- [What needs to be done]: This exercise calls for every line of the listing below that contains the word "were".

─── Source data ───

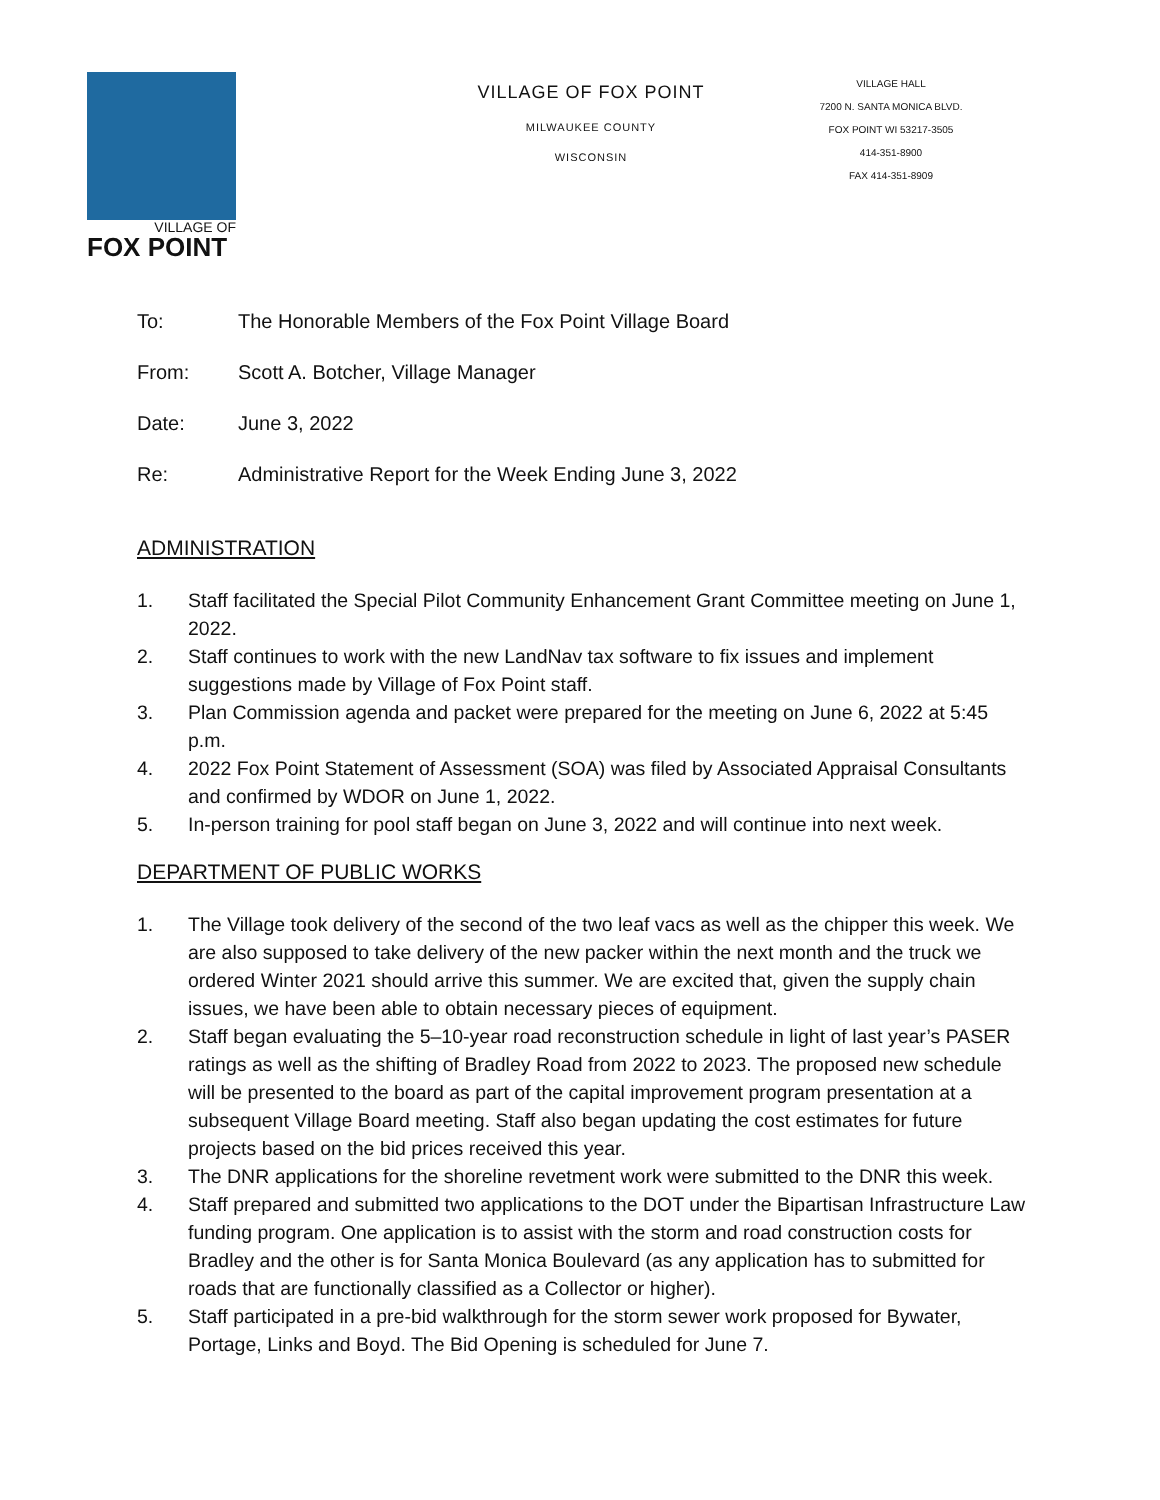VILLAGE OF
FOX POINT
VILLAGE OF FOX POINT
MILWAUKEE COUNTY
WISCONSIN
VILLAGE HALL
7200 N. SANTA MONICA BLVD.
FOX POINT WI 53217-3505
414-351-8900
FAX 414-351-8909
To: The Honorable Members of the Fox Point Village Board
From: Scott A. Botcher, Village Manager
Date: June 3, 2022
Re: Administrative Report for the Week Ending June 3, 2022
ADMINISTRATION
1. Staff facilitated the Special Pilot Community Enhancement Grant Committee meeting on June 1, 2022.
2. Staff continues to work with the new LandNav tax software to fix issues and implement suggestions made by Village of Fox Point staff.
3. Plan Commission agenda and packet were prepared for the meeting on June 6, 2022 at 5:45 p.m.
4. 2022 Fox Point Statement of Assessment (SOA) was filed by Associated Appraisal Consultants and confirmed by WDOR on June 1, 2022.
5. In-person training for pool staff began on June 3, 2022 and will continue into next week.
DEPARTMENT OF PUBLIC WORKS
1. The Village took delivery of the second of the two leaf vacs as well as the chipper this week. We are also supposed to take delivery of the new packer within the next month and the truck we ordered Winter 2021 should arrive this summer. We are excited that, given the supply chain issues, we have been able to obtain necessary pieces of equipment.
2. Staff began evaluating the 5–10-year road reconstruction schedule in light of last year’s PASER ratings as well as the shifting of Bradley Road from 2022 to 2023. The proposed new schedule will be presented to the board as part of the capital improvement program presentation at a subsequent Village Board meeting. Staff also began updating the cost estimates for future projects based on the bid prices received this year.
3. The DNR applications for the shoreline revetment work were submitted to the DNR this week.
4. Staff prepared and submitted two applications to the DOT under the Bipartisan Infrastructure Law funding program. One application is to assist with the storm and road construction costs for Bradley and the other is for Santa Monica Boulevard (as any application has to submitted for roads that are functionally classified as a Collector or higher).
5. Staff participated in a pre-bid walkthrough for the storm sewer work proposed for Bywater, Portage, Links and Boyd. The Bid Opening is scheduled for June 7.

───

- [Task output]:
3. Plan Commission agenda and packet were prepared for the meeting on June 6, 2022 at 5:45 p.m.
3. The DNR applications for the shoreline revetment work were submitted to the DNR this week.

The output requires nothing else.